Task 1. Search Engine
Develop a vertical search engine similar to Google Scholar, but specialised to retrieve only papers/books published by a member of the Research Centre for Computational Science and Mathematical Modelling (CSM) at Coventry University:
That is, at least one of the co-authors is a member of CSM.
Your system crawls the relevant web pages and retrieves information about all available publications. For each publication, it extracts available data (such as authors, publication year, and title) and the links to both the publication page and the author’s profile (also called “pureportal” profile) page.
Make sure you that your crawler is polite, i.e. it preserves the robots.txt rules and does not hit the servers unnecessarily or too fast.
Because of low rate of changes to this information, your crawler may be scheduled to look for new information, say, once per week, but it should ideally be able to do so automatically, as a scheduled task. Every time it runs, it should update the index with the new data.
Make sure you apply the required pre-processing tasks to both the crawled data and the users’ queries.
From the user’s point of view, your system has an interface that is similar to the Google Scholar main page, where the user can type in their queries/keywords about the resources they want to find. Then, your system will display the results, sorted by relevance, in a similar way Google Scholar does. However, the search results are restricted to the publications by CSM members only.
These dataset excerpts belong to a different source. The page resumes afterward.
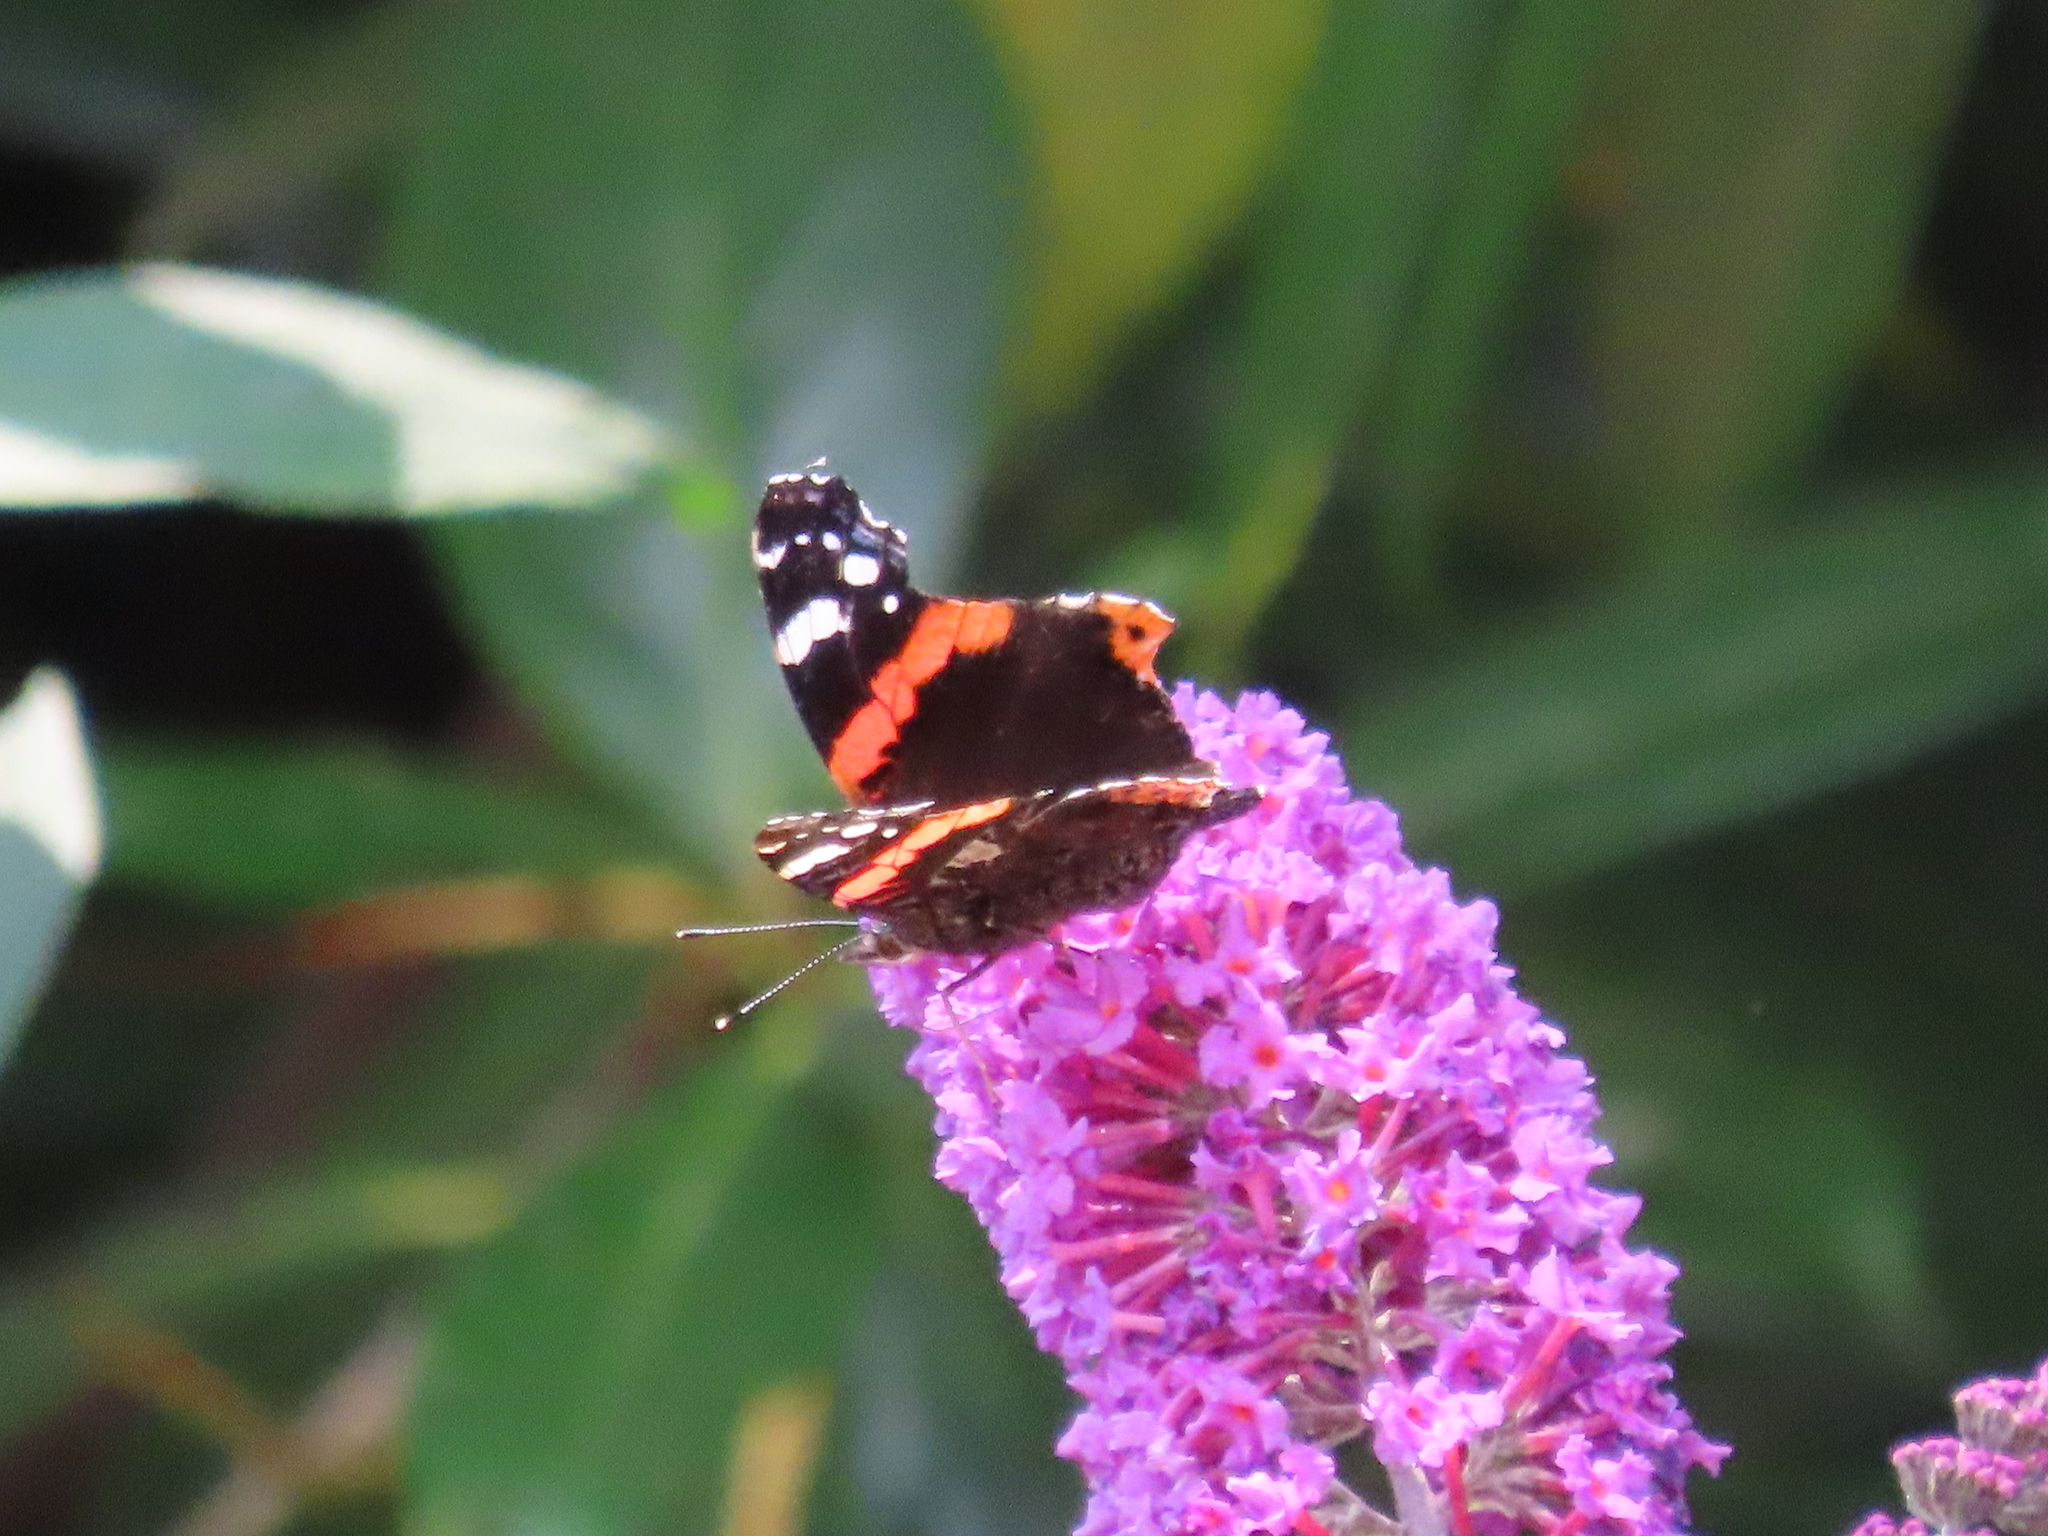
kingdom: Animalia
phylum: Arthropoda
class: Insecta
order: Lepidoptera
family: Nymphalidae
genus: Vanessa
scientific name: Vanessa atalanta
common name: Red admiral
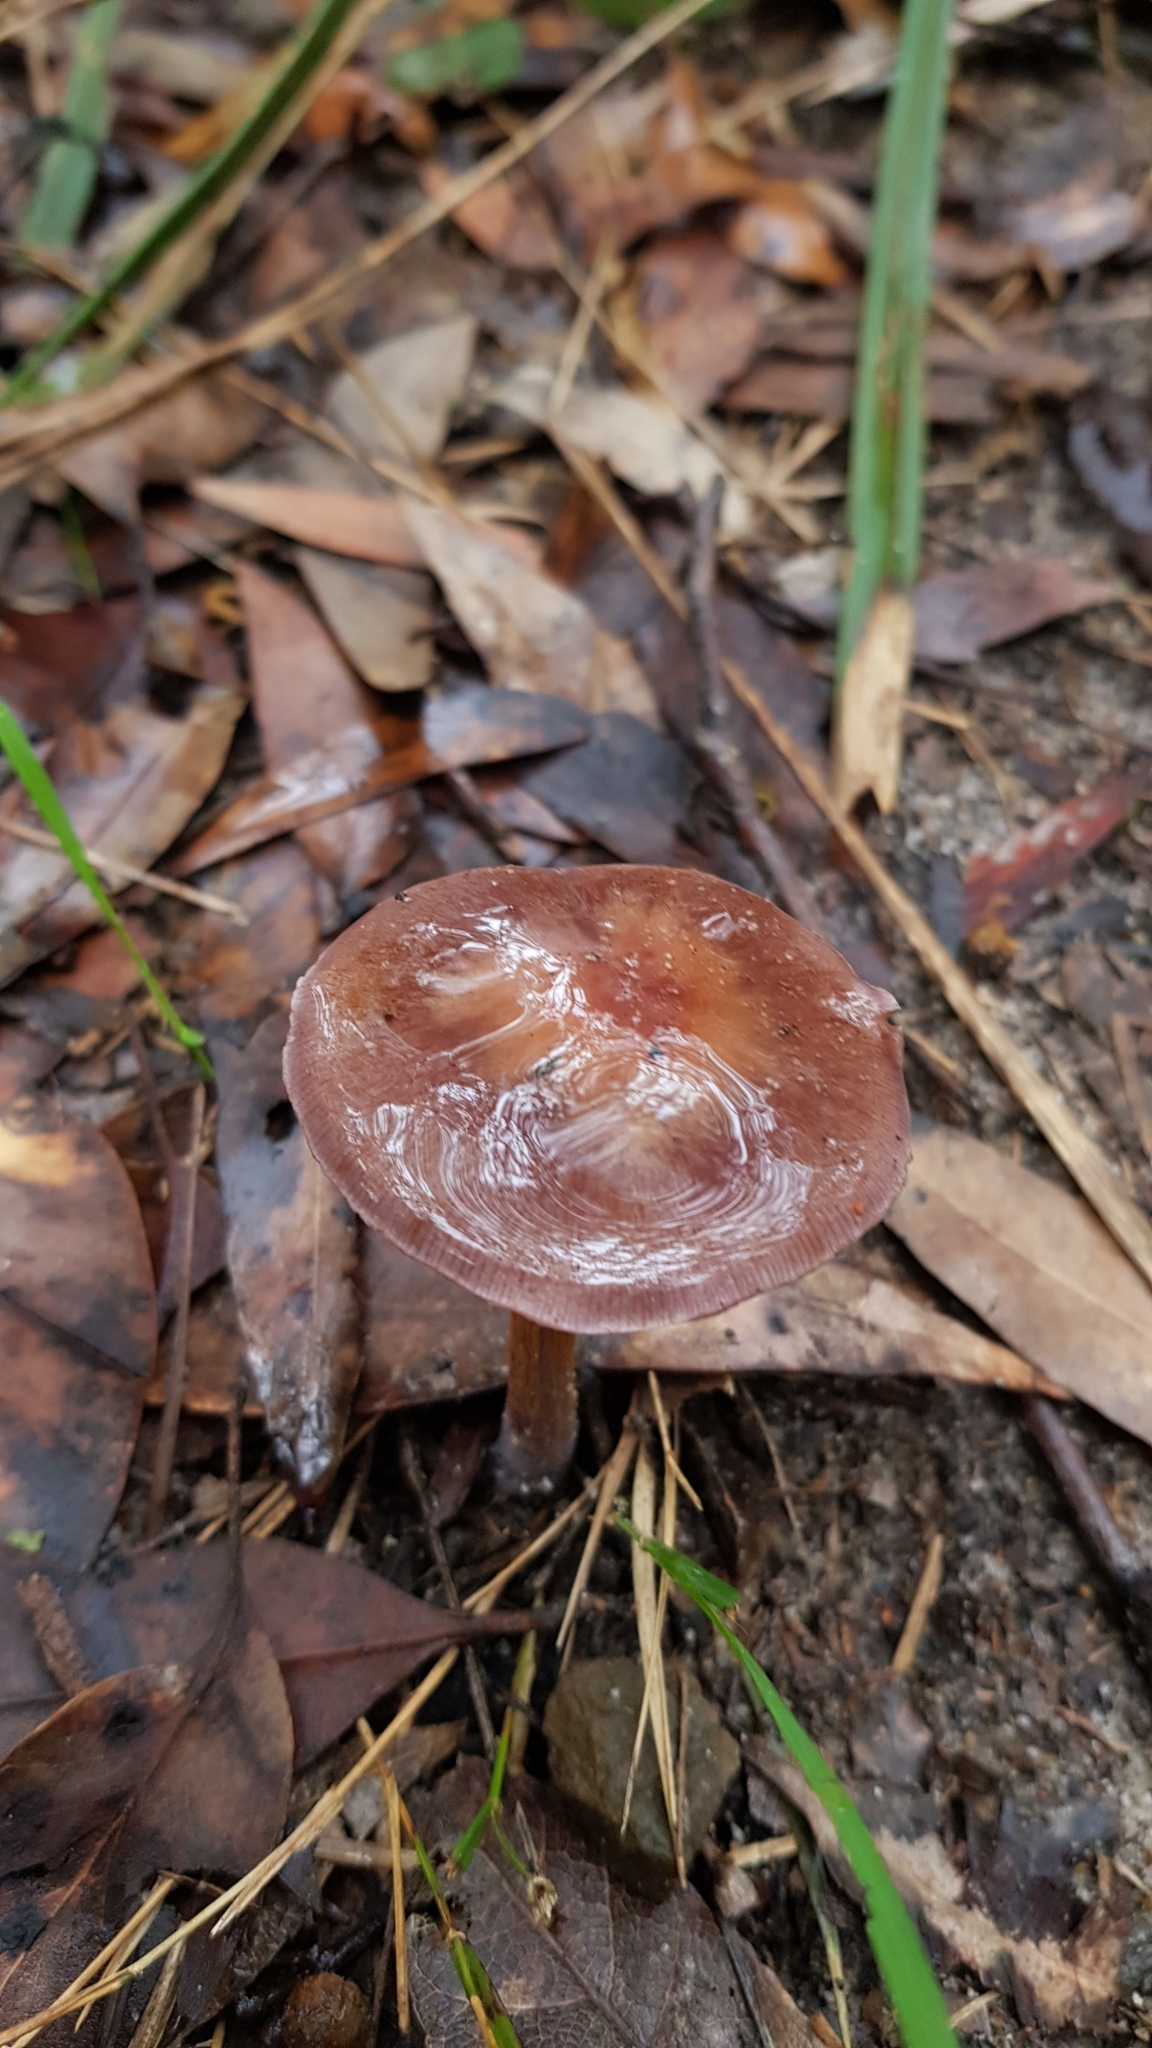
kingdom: Fungi
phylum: Basidiomycota
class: Agaricomycetes
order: Agaricales
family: Cortinariaceae
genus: Thaxterogaster
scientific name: Thaxterogaster submagellanicus
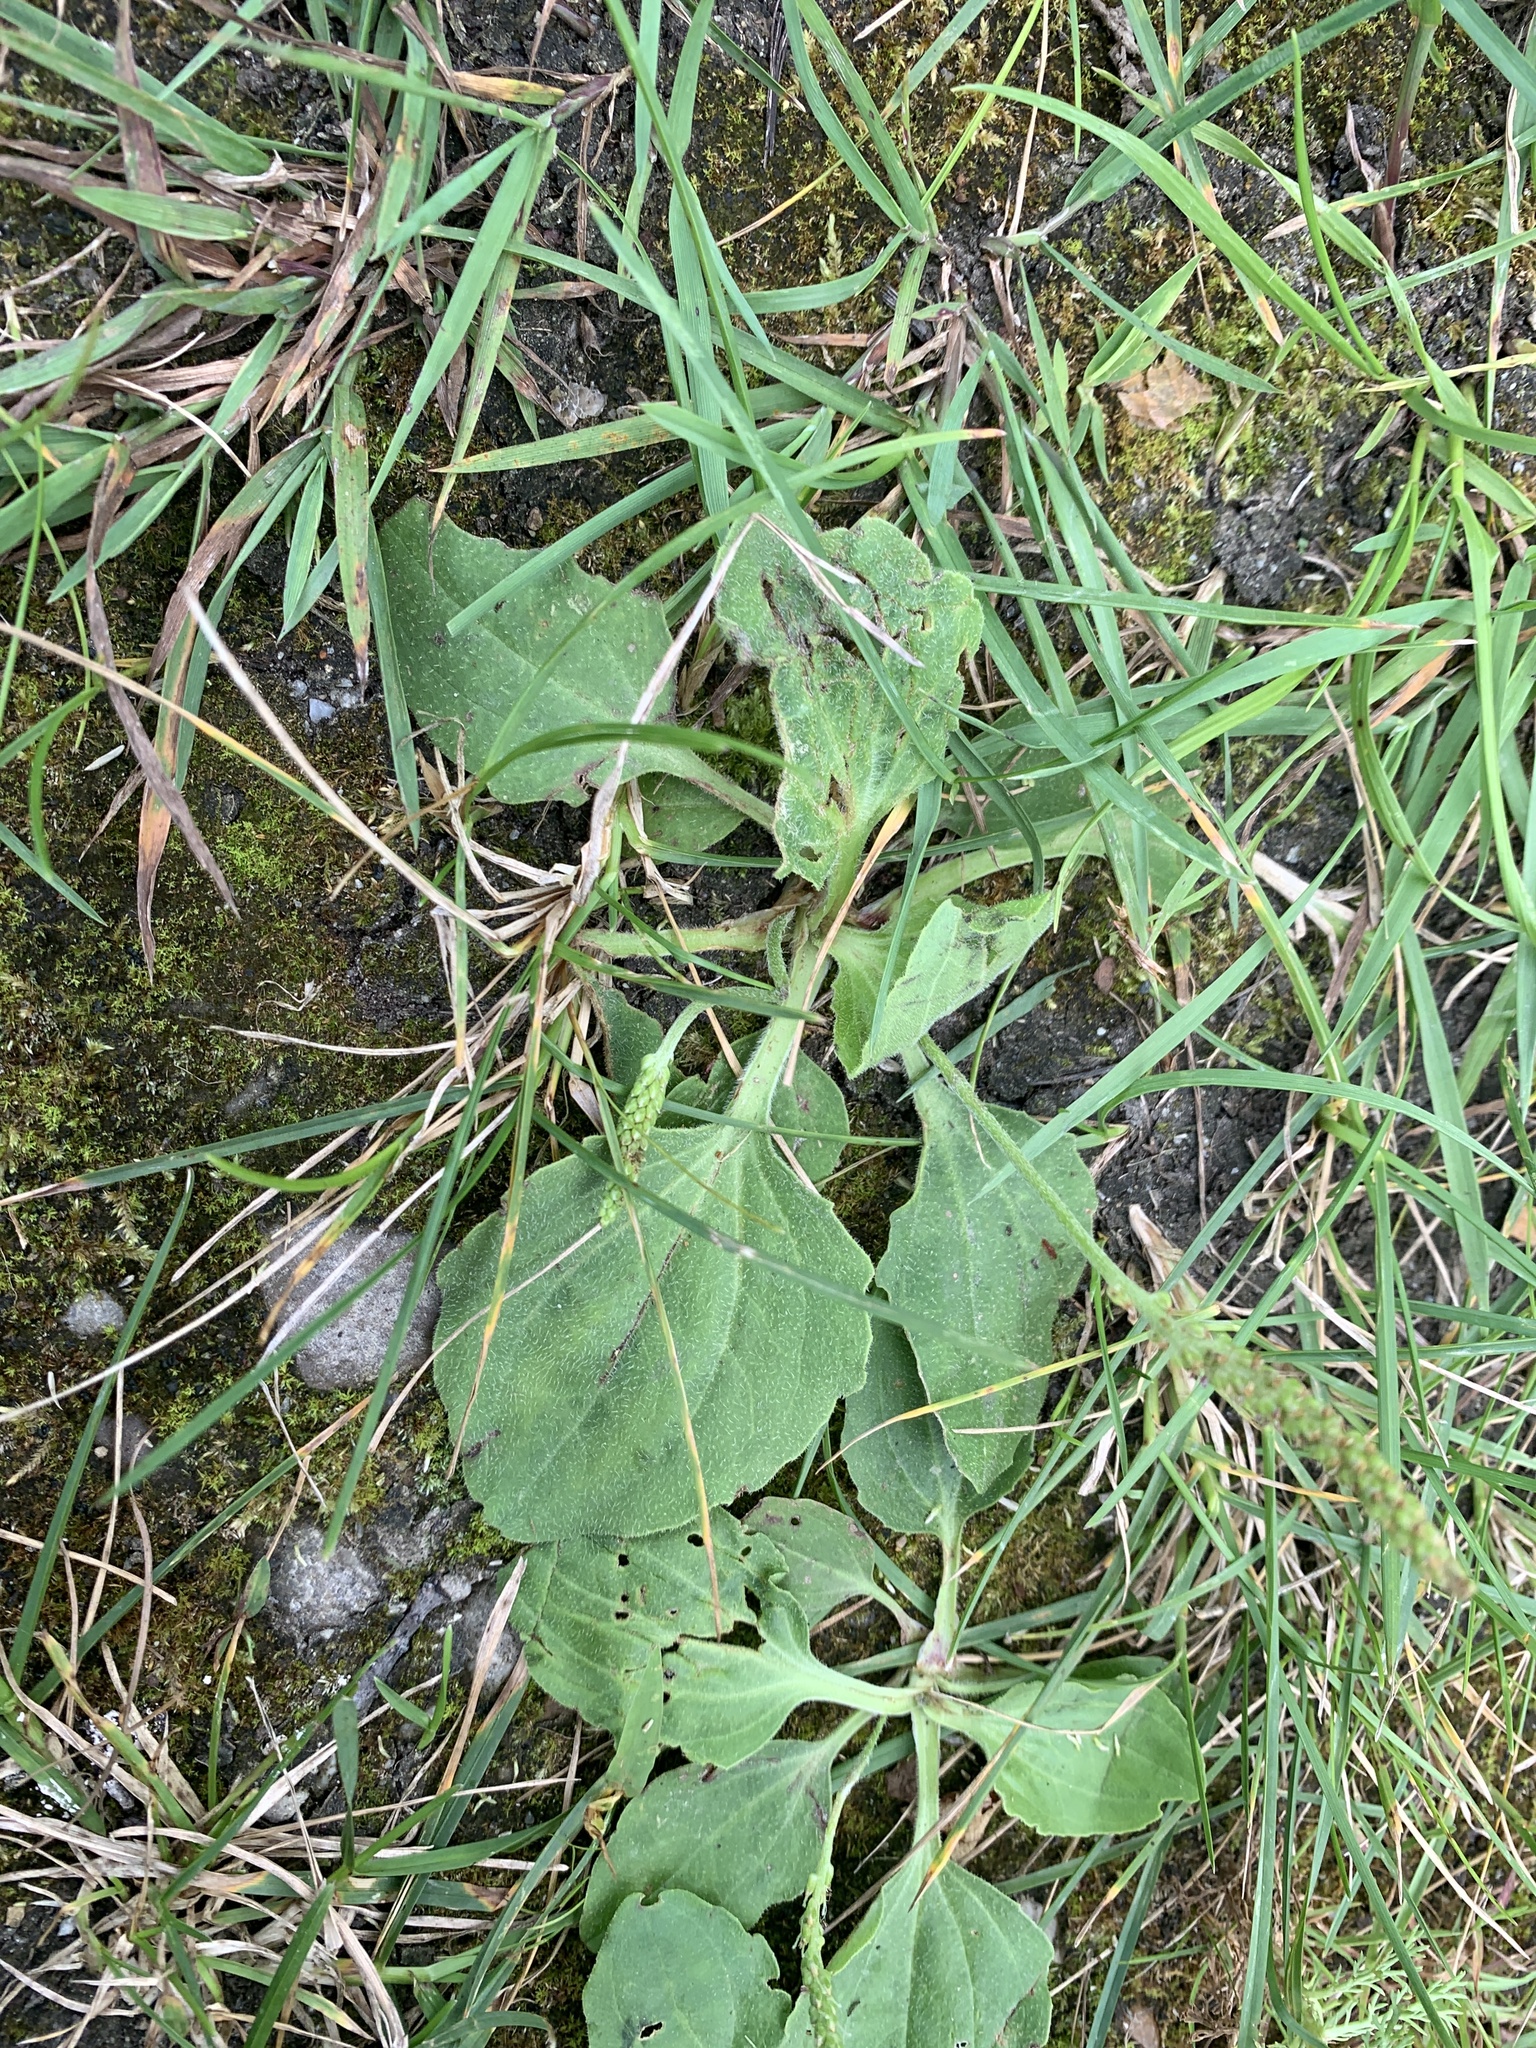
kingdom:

Unless you intend to get a score higher than 70 or so, the user interface does not need to be web-based (like Google Scholar) and the standard Python interface in your IDE is enough. But it would be good to be able to click on the printed links (instead of copy-pasting them in a browser) for more usability.
NOTE: You must show in your report and viva that your system is accurate by trying varies queries. For example, you must use both short and long queries, both with and without stop words, queries with various keywords and more challenging queries to prove the robustness of your system.